TIFF 2013: ‘Railway Man,’ ‘Dallas Buyers Club’ dark bookends for a day
TORONTO -- As much as I love challenging films, I’m not sure I would recommend starting the day with “The Railway Man,” with Colin Firth as a British World War II vet suffering serious post traumatic stress disorder, and ending it at midnight with an emaciated Matthew McConaughey in “Dallas Buyers Club,” as a good ol’ Texas boy diagnosed in the first wave of the AIDS crisis.
But I did. It’s the blessing and the curse of film festivals packed with tons of intriguing movies and tight schedules. The payoff is, of course, in the films themselves.
The flashbacks in “Railway Man” are brutal, when a young Eric Lomax, played by Jeremy Irvine, and his cohorts are taken prisoner by the Japanese and sent to work on the “Death Railway” in Thailand. Based on a true story, the torture and beatings that Lomax suffered are excruciating to watch, and director Jonathan Teplitzky is unsparing in depicting them.
Though watching Firth as Lomax in his later years trying to cope is almost as hard as he tries to not let the past destroy his new romance with Nicole Kidman’s Patricia, a woman he fittingly met on a train.
The screening started on a rainy day in Toronto and ran into a technical glitch that kept freezing the film, usually on Kidman’s face, which managed to look beautiful in every frame the camera caught. I didn’t even know that was possible.
Firth makes watching his characters deal with their troubles an easy thing to do in everything he does. He feels very old-school British in this, very stiff-upper-lip, a quiet hero.
McConaughey is not quiet, not very nice, but nevertheless a hero in “Dallas Buyers Club.” The screening was a late one but packed – I snagged the last seat in the last row of the theater’s top tier – and the Princess of Wales Theatre has about five, if I counted the flights of stairs right.
The actor, who lost about 50 pounds for the role -- so said director Jean-Marc Vallée in the introductions -- is beyond gaunt as Ron Woodruff. Disconcertingly so. The only thing at times that seems to keep him standing is the intensity the actor brings to his performance.

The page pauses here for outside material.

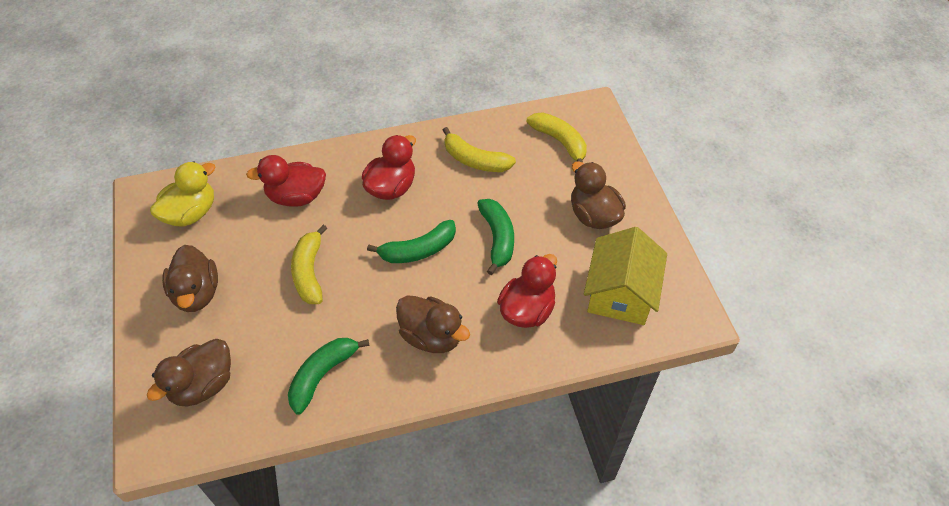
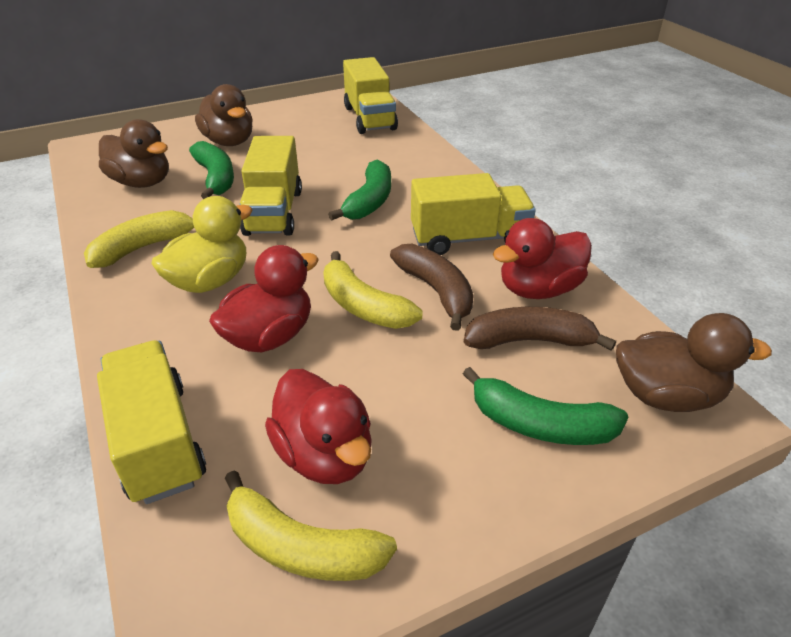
brown banana: 0 -> 2
brown duck: 4 -> 3
yellow house: 1 -> 0
yellow truck: 0 -> 4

Ron is a homophobic jerk who picks up the HIV virus during some unprotected sex with a girl whose arms are covered in tracks. The film follows his defiance of the death-in-30-days sentence given him by doctors. It leads him into the underworld of trafficking in experimental drugs. The AZT he got from Mexico helped buy him seven years.
There has been so much talk about McConaughey’s performance, it would seem Ron’s the one that will put him in this year’s Oscar race, though I have to say I like him in “Mud” a little more.
The film’s breakout in my book is Jared Leto. As Rayon, a beautifully fragile transgender who manages to become Ron’s best friend, Leto has never been more vulnerable. I hope he gets the notice he deserves.
More darkness on the book today. Soon I will go in search of a comedy.